The Carinus Family farms in the Swartland and Stellenbosch regions of the Western Cape, in a country where many wine producers get some, or all, of their fruit from growers. Like many others, the family’s vineyards play this integral part in the South African wine story. I met up by Zoom with cousins Hugo and Danie (right) who began by showing a photograph not of their own farm, but of the Rhône’s Château Rayas.

They explained that they had recently visited and were receiving basically the ‘standard’ tour and tasting, until Rayas discovered that they came from generations of grape farmers, when suddenly the tour took off to the vineyards and rare and special bottles were fetched from the cellar. A poignant reminder of how important the grape farmer is, to even the most famous of wine estates.

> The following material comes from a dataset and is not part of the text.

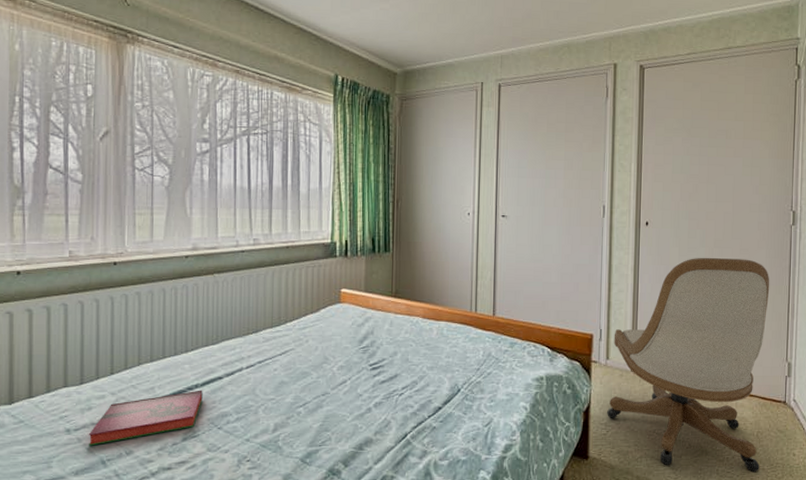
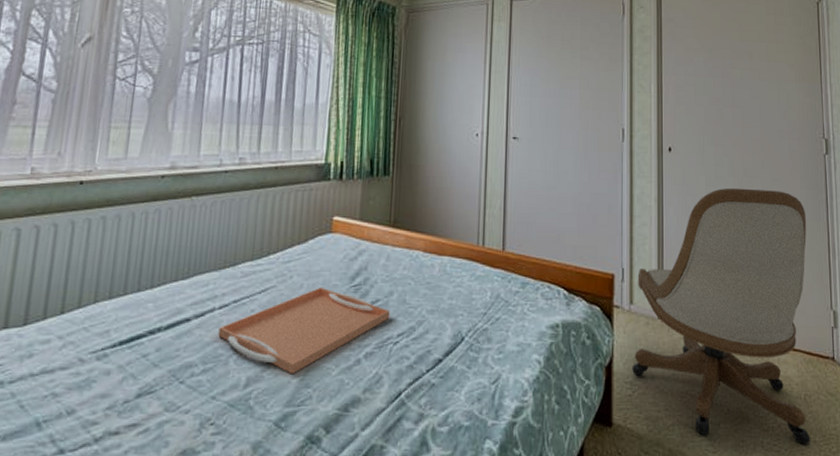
hardback book: present [88,390,203,446] -> none [22,334,166,403]
serving tray: none [247,349,395,421] -> present [218,286,391,375]

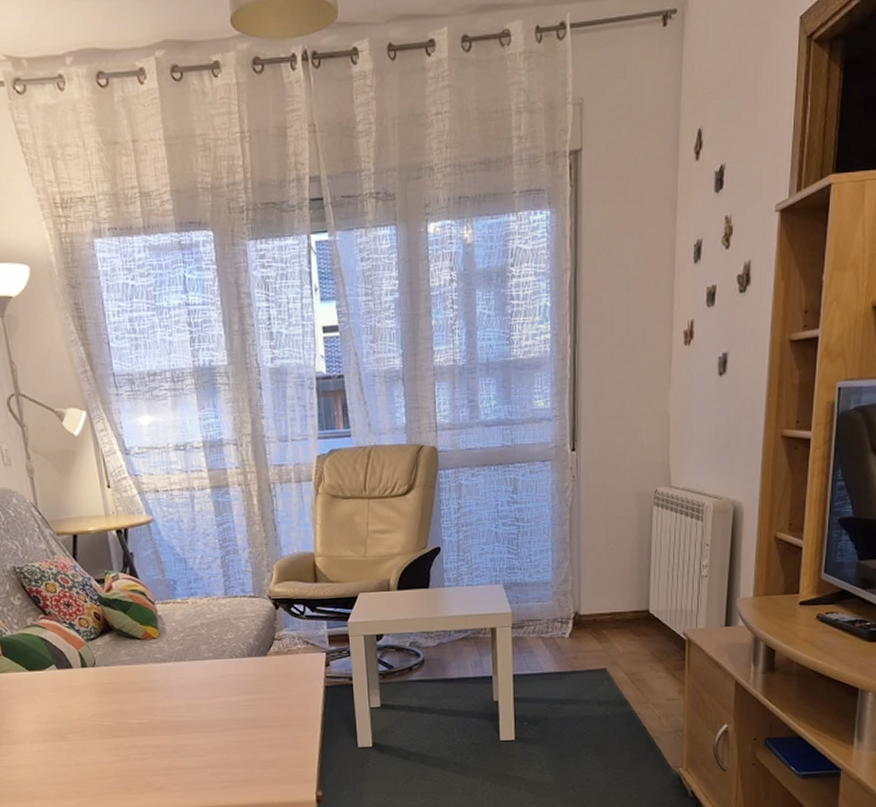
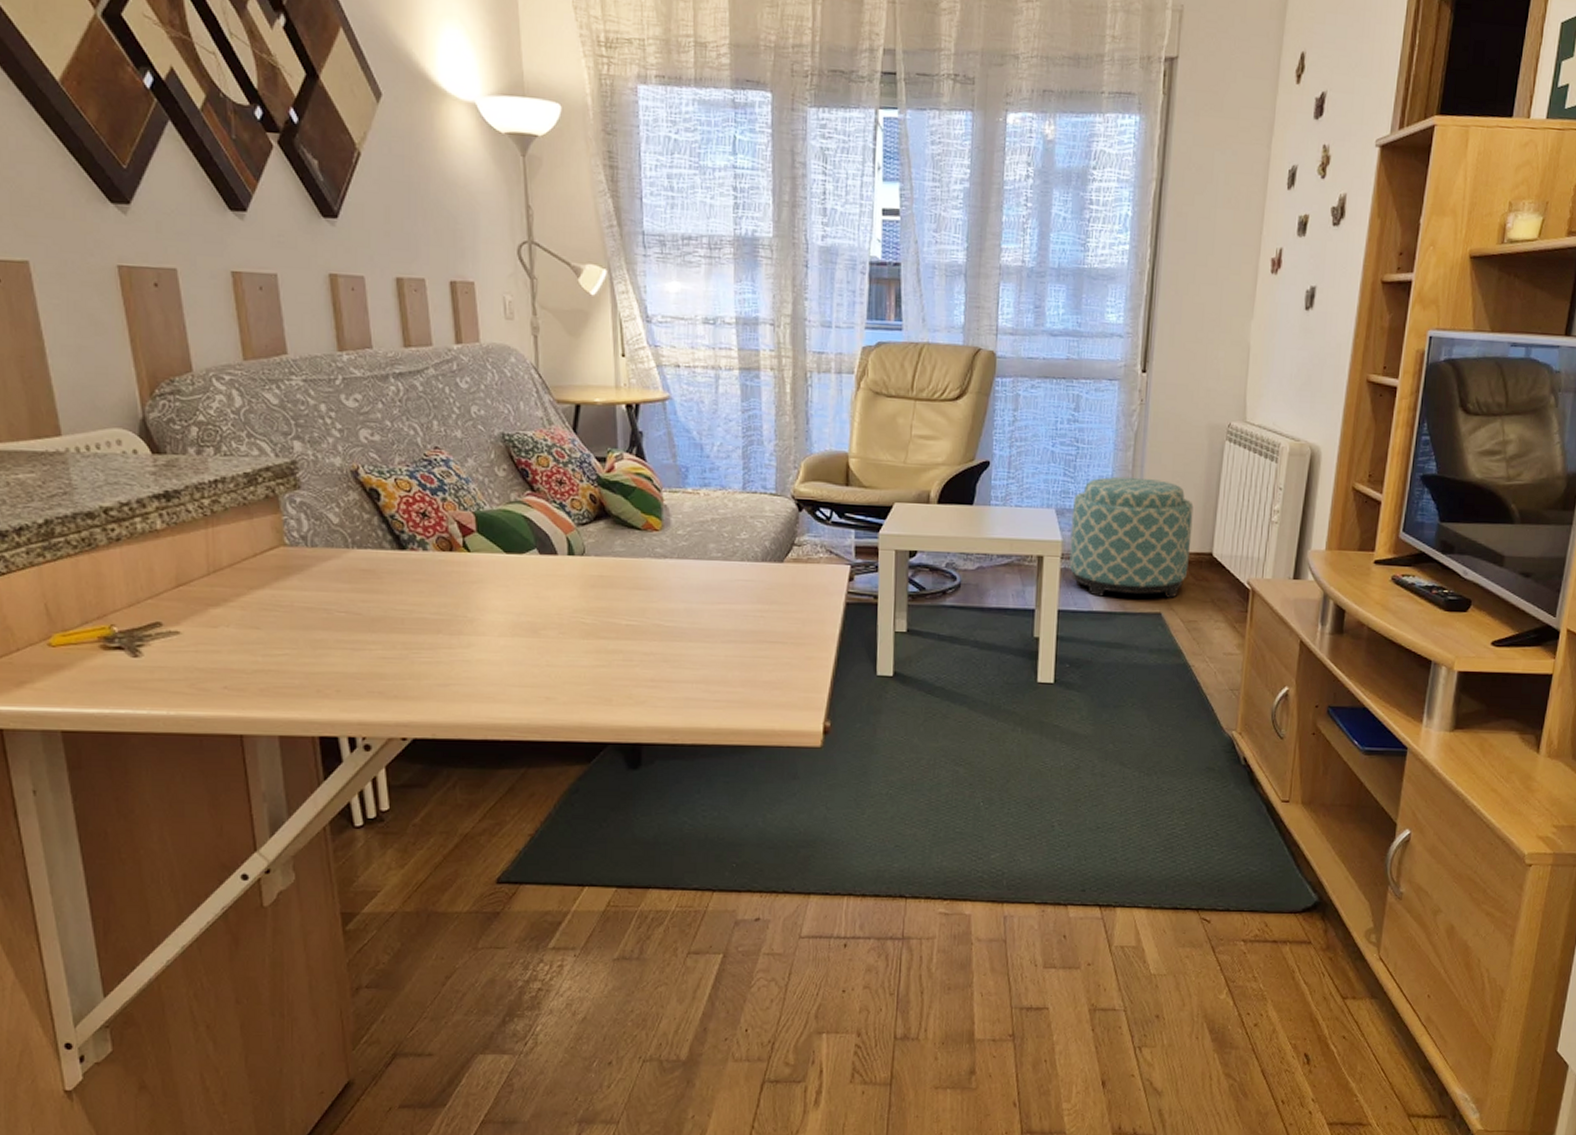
ottoman: none [518,548,629,659] -> present [1069,476,1194,598]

The family supplies fruit to many well-known estates in South Africa, including Alheit Vineyards, Crystallum, Craven, Raats Family and many more, but Danie says the decision to start bottling wines under their own name was intended not only to add value, but also so the wines could be used as ‘business cards’ to let other producers see the quality of their fruit they were producing. Carinus Family bottlings account for less than half of one percent of their total grape harvest, most of that coming from a massive 540-hectare vineyard in Swartland owned by Hugo’s family.

Winemakers

Their wines are made by two of South Africa’s most highly-regarded winemakers, Lukas van Loggerenberg and Chris Alheit. Both represent the contemporary, artisan scene in South Africa. I’d be tasting a Chenin Blanc made by Chris Alheit, with fruit from the family’s Polkadraai vineyard in Stellenbosch. It’s a tiny three-hectare vineyard, planted in 2015 with dry-farmed bush vines. Although already producing excellent fruit, it was planted with the intention that it will one day be an old vines vineyard, to be tended by future generations. “With the right rootstocks you can get away with dry farming on a lot of vineyards,” says Danie, “though you then have to focus on quality not on volume.”

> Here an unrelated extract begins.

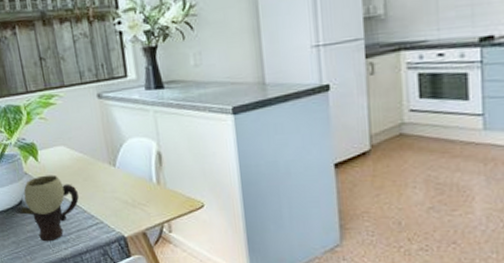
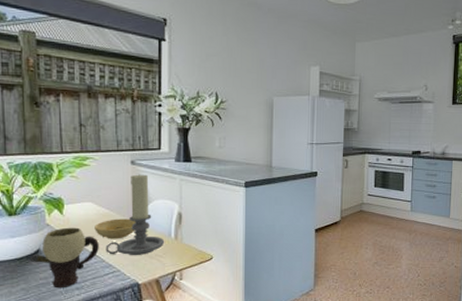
bowl: none [70,162,113,187] -> present [94,219,136,239]
candle holder: none [85,108,147,205] -> present [105,174,165,256]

Other wines in the small portfolio are made by Lukas van Loggerenberg, some from Polkadraai, some from another single vineyard in Swartland called Rooidraai, which extends to seven hectares and which is an old vine, dry-farmed vineyard, one of the few that were retained by the family when they bought this substantial property in the 1980s.

Farming

Questioned about sustainability and the growth in South Africa of organic farming, the cousins take a pragmatic approach: “We are already doing as much as we can, with cover crops planted in the best part of the old vineyard, and ploughing beneath rows rather than using weed-killers,” Hugo tells me, but ever-pragmatic, Danie chips in: “But there’s a saying – ‘you can’t go green when you are in the red’ – we don’t think organic farming is the best way to farm, we think it’s the only way to farm, but until people are willing to pay a premium for organically-grown fruit, the cost of production means it is not viable for 540 hectares of vineyard.”

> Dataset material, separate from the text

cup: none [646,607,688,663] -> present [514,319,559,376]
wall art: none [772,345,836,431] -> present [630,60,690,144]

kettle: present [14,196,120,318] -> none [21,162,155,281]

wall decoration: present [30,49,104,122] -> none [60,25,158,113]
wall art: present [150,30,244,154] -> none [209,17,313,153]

Danie is interested in experimenting with everything from Assyrtiko to Furmint, but says it is maybe “a cool dream,” for now, as finding a market for Polkadraai Assyrtiko might be too much of a challenge. Clearly the cousins are still passionate farmers at heart, and see things from that point of view: “There are still a lot of guys who think they are doing you a favour by buying your fruit, but actually it’s the other way around.” Perhaps that’s part of the reason they plan to move some of their much smaller Stellenbosch vineyards over to fruit growing.

The Wine

I tasted only one wine in this session, the Polkadraai Chenin Blanc 2018, being imported by WoodWinters and retailing at £124.13 per case of six, though that is in-bond, so duty and VAT at the prevailing rate will have to be added if taken out of bond. Find other stockists using the wine-searcher link in the tasting note.

(2020) Chris Alheit bought the fruit from this Stellenbosch vineyard with the purpose of using it in one of his blends, but called the Carinus family to say the quality was too good and it should be bottled separately. And so, this first release of the Polkadraai Chenin Blanc, made by Chris for the family, appeared. Chris ferments this with natural yeasts in concrete 'eggs'. It has a beautifully subtle creaminess on the nose, a subtle floral fragrance too, but that stony, dry, lightly earthy character of the natural ferment is there, maybe a touch of honey in the background. In the mouth there is substantial weight, and substantial concentration too, a cool, intense, ripe apple and fat lemony fruit, that saltiness and stony quality pushing through on the acidity in a wine that is subtle and yet concentrated, with the ripeness of the fruit revealed slowly as you sip. The wine is available in-bond at time of review, so an approximate final price per bottle is quoted.